Repeat all the records, precisely as given.

=== INFORMATION SUPPLIED ===
-*-

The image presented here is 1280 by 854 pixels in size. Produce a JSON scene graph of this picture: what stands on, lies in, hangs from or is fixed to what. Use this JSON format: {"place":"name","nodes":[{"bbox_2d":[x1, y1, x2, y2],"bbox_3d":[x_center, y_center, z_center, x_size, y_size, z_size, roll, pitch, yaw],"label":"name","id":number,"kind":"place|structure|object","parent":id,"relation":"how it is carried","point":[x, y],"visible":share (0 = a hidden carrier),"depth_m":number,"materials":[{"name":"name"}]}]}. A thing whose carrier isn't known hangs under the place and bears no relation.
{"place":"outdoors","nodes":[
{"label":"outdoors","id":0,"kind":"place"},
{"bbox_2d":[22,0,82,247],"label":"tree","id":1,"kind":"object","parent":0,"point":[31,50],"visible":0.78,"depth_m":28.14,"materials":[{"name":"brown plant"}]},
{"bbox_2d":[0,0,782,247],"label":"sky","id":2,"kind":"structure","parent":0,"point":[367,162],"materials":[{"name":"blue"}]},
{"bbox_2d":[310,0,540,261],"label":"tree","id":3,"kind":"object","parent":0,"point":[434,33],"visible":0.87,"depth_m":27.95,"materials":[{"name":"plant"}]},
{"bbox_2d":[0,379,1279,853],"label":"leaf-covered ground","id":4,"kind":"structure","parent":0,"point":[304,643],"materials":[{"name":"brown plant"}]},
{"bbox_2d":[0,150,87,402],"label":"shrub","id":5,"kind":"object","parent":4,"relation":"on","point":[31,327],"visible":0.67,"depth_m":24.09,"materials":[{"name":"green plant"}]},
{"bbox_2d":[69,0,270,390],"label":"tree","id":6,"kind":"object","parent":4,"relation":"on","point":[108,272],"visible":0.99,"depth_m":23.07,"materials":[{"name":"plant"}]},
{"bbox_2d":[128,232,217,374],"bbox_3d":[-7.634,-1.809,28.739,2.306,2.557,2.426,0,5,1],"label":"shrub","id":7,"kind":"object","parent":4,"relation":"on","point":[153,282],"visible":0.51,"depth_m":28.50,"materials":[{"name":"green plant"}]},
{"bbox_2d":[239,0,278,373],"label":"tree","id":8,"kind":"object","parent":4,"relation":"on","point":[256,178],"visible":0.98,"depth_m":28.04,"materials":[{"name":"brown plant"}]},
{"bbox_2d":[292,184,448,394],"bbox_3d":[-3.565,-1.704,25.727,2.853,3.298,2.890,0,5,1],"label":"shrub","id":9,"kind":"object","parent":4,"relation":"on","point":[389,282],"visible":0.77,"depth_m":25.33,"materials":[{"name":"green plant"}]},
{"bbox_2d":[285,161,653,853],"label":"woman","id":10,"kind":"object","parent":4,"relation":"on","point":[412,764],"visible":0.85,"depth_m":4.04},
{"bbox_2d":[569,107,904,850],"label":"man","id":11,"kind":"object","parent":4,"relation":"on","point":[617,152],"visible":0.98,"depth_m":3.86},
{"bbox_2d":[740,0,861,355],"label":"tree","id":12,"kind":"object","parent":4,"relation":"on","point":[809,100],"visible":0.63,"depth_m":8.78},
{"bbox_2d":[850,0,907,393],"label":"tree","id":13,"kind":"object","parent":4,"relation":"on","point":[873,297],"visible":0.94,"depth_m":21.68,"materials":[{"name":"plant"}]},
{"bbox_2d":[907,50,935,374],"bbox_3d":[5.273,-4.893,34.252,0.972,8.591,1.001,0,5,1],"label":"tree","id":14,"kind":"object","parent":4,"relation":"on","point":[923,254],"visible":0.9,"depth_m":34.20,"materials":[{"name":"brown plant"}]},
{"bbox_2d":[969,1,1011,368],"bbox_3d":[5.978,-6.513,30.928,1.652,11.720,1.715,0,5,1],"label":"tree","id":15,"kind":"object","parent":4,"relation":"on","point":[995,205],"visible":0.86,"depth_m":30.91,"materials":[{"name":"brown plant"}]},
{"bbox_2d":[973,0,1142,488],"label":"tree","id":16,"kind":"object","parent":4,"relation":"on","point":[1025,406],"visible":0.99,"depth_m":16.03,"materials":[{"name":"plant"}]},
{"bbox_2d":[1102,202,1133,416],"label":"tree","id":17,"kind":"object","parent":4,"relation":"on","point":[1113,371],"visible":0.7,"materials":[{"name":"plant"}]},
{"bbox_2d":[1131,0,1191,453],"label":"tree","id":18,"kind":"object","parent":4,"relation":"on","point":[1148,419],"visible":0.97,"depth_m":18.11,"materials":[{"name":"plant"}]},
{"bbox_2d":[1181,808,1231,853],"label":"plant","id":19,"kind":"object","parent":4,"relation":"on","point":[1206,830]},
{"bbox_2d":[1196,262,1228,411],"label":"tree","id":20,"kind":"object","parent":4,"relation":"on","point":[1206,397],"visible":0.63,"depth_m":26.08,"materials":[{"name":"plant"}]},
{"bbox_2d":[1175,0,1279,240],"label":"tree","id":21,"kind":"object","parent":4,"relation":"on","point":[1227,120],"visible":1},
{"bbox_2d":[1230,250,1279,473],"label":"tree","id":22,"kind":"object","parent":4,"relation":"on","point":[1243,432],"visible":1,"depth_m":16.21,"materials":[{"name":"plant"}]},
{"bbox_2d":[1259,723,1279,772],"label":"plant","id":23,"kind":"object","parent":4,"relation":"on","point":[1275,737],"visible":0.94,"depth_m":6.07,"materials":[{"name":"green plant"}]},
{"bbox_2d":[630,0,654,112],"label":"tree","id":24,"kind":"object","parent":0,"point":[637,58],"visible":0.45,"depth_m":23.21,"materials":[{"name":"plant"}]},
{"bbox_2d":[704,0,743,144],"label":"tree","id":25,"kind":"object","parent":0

-*-

=== EXPECTED ANSWER ===
The image presented here is 1280 by 854 pixels in size. Produce a JSON scene graph of this picture: what stands on, lies in, hangs from or is fixed to what. Use this JSON format: {"place":"name","nodes":[{"bbox_2d":[x1, y1, x2, y2],"bbox_3d":[x_center, y_center, z_center, x_size, y_size, z_size, roll, pitch, yaw],"label":"name","id":number,"kind":"place|structure|object","parent":id,"relation":"how it is carried","point":[x, y],"visible":share (0 = a hidden carrier),"depth_m":number,"materials":[{"name":"name"}]}]}. A thing whose carrier isn't known hangs under the place and bears no relation.
{"place":"outdoors","nodes":[
{"label":"outdoors","id":0,"kind":"place"},
{"bbox_2d":[22,0,82,247],"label":"tree","id":1,"kind":"object","parent":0,"point":[31,50],"visible":0.78,"depth_m":28.14,"materials":[{"name":"brown plant"}]},
{"bbox_2d":[0,0,782,247],"label":"sky","id":2,"kind":"structure","parent":0,"point":[367,162],"materials":[{"name":"blue"}]},
{"bbox_2d":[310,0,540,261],"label":"tree","id":3,"kind":"object","parent":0,"point":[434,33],"visible":0.87,"depth_m":27.95,"materials":[{"name":"plant"}]},
{"bbox_2d":[0,379,1279,853],"label":"leaf-covered ground","id":4,"kind":"structure","parent":0,"point":[304,643],"materials":[{"name":"brown plant"}]},
{"bbox_2d":[0,150,87,402],"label":"shrub","id":5,"kind":"object","parent":4,"relation":"on","point":[31,327],"visible":0.67,"depth_m":24.09,"materials":[{"name":"green plant"}]},
{"bbox_2d":[69,0,270,390],"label":"tree","id":6,"kind":"object","parent":4,"relation":"on","point":[108,272],"visible":0.99,"depth_m":23.07,"materials":[{"name":"plant"}]},
{"bbox_2d":[128,232,217,374],"bbox_3d":[-7.634,-1.809,28.739,2.306,2.557,2.426,0,5,1],"label":"shrub","id":7,"kind":"object","parent":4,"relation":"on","point":[153,282],"visible":0.51,"depth_m":28.50,"materials":[{"name":"green plant"}]},
{"bbox_2d":[239,0,278,373],"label":"tree","id":8,"kind":"object","parent":4,"relation":"on","point":[256,178],"visible":0.98,"depth_m":28.04,"materials":[{"name":"brown plant"}]},
{"bbox_2d":[292,184,448,394],"bbox_3d":[-3.565,-1.704,25.727,2.853,3.298,2.890,0,5,1],"label":"shrub","id":9,"kind":"object","parent":4,"relation":"on","point":[389,282],"visible":0.77,"depth_m":25.33,"materials":[{"name":"green plant"}]},
{"bbox_2d":[285,161,653,853],"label":"woman","id":10,"kind":"object","parent":4,"relation":"on","point":[412,764],"visible":0.85,"depth_m":4.04},
{"bbox_2d":[569,107,904,850],"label":"man","id":11,"kind":"object","parent":4,"relation":"on","point":[617,152],"visible":0.98,"depth_m":3.86},
{"bbox_2d":[740,0,861,355],"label":"tree","id":12,"kind":"object","parent":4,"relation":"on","point":[809,100],"visible":0.63,"depth_m":8.78},
{"bbox_2d":[850,0,907,393],"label":"tree","id":13,"kind":"object","parent":4,"relation":"on","point":[873,297],"visible":0.94,"depth_m":21.68,"materials":[{"name":"plant"}]},
{"bbox_2d":[907,50,935,374],"bbox_3d":[5.273,-4.893,34.252,0.972,8.591,1.001,0,5,1],"label":"tree","id":14,"kind":"object","parent":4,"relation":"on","point":[923,254],"visible":0.9,"depth_m":34.20,"materials":[{"name":"brown plant"}]},
{"bbox_2d":[969,1,1011,368],"bbox_3d":[5.978,-6.513,30.928,1.652,11.720,1.715,0,5,1],"label":"tree","id":15,"kind":"object","parent":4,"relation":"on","point":[995,205],"visible":0.86,"depth_m":30.91,"materials":[{"name":"brown plant"}]},
{"bbox_2d":[973,0,1142,488],"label":"tree","id":16,"kind":"object","parent":4,"relation":"on","point":[1025,406],"visible":0.99,"depth_m":16.03,"materials":[{"name":"plant"}]},
{"bbox_2d":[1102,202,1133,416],"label":"tree","id":17,"kind":"object","parent":4,"relation":"on","point":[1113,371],"visible":0.7,"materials":[{"name":"plant"}]},
{"bbox_2d":[1131,0,1191,453],"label":"tree","id":18,"kind":"object","parent":4,"relation":"on","point":[1148,419],"visible":0.97,"depth_m":18.11,"materials":[{"name":"plant"}]},
{"bbox_2d":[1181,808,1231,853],"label":"plant","id":19,"kind":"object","parent":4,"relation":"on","point":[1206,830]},
{"bbox_2d":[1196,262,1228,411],"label":"tree","id":20,"kind":"object","parent":4,"relation":"on","point":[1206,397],"visible":0.63,"depth_m":26.08,"materials":[{"name":"plant"}]},
{"bbox_2d":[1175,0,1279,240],"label":"tree","id":21,"kind":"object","parent":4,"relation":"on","point":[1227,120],"visible":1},
{"bbox_2d":[1230,250,1279,473],"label":"tree","id":22,"kind":"object","parent":4,"relation":"on","point":[1243,432],"visible":1,"depth_m":16.21,"materials":[{"name":"plant"}]},
{"bbox_2d":[1259,723,1279,772],"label":"plant","id":23,"kind":"object","parent":4,"relation":"on","point":[1275,737],"visible":0.94,"depth_m":6.07,"materials":[{"name":"green plant"}]},
{"bbox_2d":[630,0,654,112],"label":"tree","id":24,"kind":"object","parent":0,"point":[637,58],"visible":0.45,"depth_m":23.21,"materials":[{"name":"plant"}]},
{"bbox_2d":[704,0,743,144],"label":"tree","id":25,"kind":"object","parent":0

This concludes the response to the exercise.